JOBS:
- 1) According to the patch thread, what did bootstrap and regression testing of the new patch show?
- 2) Reproduce the stretch of the patch thread from "Re: [PATCH PR71734]" through "loop of reference.".

EXTRACT:
[Start]
Re: [PATCH PR71734] Add missed check that reference defined inside loop.

2016-07-18 Thread Richard Biener

On Fri, Jul 8, 2016 at 4:07 PM, Yuri Rumyantsev  wrote:
> Hi Richard,
>
> Thanks for your help - your patch looks much better.
> Here is new patch in which additional argument was added to determine
> source loop of reference.
>
> Bootstrap and regression testing did not show any new failures.
>
> Is it OK for trunk?

Yes.

Thanks,
Richard.

> ChangeLog:
> 2016-07-08  Yuri Rumyantsev  
>
> PR tree-optimization/71734
> * tree-ssa-loop-im.c (ref_indep_loop_p_1): Add REF_LOOP argument which
> contains REF, use it to check safelen, assume that safelen value
> must be greater 1, fix style.
> (ref_indep_loop_p_2): Add REF_LOOP argument.
> (ref_indep_loop_p): Pass LOOP as additional argument to
> ref_indep_loop_p_2.
> gcc/testsuite/ChangeLog:
> * g++.dg/vect/pr70729.cc: Delete redundant dg options, fix style.
>
> 2016-07-08 11:18 GMT+03:00 Richard Biener :
>> On Thu, Jul 7, 2016 at 5:38 PM, Yuri Rumyantsev  wrote:
>>> I checked simd3.f90 and found out that my additional check reject
>>> independence of references
>>>
>>> REF is independent in loop#3
>>> .istart0.19, .iend0.20
>>> which are defined in loop#1 which is outer for loop#3.
>>> Note that these references are defined by
>>> _103 = __builtin_GOMP_loop_dynamic_next (&.istart0.19, &.iend0.20);
>>> which is in loop#1.
>>> It is clear that both these references can not be independent for loop#3.
>>
>> Ok, so we end up calling ref_indep_loop for ref in LOOP also for inner loops
>> of LOOP to catch memory references in those as well.  So the issue is really
>> that we look at the wrong loop for safelen and we _do_ want to apply safelen
>> to inner loops as well.
[End]
ROWS:
[Start]
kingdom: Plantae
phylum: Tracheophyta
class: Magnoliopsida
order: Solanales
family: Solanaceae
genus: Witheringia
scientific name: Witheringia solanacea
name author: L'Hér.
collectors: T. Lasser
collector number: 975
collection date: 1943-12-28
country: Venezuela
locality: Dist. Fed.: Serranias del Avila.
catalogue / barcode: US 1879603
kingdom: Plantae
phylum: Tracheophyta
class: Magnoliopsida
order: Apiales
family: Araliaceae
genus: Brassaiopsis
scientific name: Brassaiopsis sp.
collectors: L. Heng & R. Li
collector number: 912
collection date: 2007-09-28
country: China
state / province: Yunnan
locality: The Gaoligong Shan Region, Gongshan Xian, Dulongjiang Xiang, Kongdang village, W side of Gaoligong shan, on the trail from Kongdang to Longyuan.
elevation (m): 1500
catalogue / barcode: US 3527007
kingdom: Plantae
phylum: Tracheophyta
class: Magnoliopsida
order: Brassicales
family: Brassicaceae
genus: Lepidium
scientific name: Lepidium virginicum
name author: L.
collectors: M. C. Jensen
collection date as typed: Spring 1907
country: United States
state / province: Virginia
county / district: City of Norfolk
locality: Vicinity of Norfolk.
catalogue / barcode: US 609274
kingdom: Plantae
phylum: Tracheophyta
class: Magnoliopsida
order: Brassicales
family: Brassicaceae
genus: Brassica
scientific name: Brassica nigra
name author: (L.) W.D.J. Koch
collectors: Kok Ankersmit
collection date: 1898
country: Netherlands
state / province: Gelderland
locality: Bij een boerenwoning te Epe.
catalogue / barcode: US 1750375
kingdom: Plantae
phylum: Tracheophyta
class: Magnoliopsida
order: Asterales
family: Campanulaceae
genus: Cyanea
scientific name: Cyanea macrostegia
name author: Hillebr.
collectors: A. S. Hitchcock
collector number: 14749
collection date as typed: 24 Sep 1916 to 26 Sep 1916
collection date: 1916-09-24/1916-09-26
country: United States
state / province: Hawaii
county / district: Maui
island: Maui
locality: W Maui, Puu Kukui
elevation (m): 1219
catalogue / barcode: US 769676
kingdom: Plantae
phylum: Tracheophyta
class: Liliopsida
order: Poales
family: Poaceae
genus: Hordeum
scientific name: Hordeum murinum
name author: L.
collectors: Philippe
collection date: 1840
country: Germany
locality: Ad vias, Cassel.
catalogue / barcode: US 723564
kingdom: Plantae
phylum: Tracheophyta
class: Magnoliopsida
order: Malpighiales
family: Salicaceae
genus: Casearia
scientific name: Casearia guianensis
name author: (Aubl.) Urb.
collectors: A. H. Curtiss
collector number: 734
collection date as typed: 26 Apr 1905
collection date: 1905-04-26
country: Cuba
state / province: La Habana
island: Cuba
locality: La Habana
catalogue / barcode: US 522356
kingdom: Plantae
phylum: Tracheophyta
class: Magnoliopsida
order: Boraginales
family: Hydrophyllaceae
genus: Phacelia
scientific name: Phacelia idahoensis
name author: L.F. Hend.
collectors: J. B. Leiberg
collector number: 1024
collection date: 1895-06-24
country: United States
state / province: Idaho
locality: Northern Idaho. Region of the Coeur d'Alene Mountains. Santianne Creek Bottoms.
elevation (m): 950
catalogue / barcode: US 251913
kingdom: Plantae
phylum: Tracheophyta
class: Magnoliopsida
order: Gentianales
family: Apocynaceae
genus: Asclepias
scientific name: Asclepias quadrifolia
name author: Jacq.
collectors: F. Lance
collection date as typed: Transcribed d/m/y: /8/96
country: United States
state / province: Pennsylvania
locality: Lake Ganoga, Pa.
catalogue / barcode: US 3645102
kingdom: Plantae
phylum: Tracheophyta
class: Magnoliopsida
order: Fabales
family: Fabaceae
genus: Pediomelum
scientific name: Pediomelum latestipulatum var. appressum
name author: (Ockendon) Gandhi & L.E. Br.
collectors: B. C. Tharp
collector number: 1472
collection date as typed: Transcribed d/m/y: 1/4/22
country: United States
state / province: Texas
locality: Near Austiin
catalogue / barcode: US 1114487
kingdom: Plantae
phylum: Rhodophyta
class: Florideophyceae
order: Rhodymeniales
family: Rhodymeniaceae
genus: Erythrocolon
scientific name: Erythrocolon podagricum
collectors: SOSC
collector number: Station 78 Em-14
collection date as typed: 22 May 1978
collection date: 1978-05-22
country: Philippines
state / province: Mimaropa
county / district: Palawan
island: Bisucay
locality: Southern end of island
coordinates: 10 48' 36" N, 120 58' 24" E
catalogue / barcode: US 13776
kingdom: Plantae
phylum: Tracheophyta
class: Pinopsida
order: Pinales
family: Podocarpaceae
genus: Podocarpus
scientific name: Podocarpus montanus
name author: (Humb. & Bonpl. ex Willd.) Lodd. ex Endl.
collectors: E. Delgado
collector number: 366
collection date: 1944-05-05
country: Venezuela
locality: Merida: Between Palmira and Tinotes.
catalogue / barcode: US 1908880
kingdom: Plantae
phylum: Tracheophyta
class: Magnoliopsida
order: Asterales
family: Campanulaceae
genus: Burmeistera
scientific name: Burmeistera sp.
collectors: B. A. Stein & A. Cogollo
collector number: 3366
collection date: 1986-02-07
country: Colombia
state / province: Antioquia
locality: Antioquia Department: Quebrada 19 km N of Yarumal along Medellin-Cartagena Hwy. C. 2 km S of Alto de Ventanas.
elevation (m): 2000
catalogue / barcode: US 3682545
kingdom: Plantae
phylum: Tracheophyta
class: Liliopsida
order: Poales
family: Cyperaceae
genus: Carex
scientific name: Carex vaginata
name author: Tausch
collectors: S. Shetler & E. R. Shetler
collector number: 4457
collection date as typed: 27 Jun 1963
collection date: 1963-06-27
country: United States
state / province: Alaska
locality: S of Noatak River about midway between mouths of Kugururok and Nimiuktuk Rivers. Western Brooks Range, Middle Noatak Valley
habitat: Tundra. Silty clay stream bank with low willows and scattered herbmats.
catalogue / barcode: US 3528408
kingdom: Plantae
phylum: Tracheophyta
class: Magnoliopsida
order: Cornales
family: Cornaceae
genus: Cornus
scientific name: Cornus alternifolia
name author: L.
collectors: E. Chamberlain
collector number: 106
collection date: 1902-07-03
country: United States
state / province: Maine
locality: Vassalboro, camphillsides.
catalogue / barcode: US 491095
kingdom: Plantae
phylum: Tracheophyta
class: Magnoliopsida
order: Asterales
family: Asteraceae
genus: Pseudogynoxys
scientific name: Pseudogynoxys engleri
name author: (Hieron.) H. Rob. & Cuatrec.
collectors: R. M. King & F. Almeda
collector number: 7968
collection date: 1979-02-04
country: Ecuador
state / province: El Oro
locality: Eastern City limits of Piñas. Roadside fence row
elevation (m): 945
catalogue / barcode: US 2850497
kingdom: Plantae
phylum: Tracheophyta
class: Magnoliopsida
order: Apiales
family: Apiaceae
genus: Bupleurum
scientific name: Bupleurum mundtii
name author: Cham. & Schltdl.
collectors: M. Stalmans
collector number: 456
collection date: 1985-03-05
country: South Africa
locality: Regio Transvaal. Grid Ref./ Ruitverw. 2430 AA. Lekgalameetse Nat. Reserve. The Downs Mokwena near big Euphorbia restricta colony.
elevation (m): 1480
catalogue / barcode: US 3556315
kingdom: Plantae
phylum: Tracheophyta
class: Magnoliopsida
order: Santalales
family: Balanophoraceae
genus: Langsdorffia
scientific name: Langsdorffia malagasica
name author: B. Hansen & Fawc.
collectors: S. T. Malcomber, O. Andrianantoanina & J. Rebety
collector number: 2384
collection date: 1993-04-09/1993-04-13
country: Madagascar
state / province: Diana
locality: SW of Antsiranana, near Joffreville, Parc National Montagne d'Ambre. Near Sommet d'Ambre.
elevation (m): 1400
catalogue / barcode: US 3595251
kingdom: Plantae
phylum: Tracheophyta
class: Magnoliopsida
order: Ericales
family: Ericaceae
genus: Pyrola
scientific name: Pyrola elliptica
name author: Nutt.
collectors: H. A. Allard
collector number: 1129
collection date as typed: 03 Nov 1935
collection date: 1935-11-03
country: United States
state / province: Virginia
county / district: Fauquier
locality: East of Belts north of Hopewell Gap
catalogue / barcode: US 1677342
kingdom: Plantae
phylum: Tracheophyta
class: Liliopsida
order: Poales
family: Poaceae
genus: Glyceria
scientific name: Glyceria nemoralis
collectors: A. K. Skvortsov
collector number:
[End]
RESULTS:
- 1) Bootstrap and regression testing did not show any new failures.

- 2)
Re: [PATCH PR71734] Add missed check that reference defined inside loop.

2016-07-18 Thread Richard Biener

On Fri, Jul 8, 2016 at 4:07 PM, Yuri Rumyantsev  wrote:
> Hi Richard,
>
> Thanks for your help - your patch looks much better.
> Here is new patch in which additional argument was added to determine
> source loop of reference.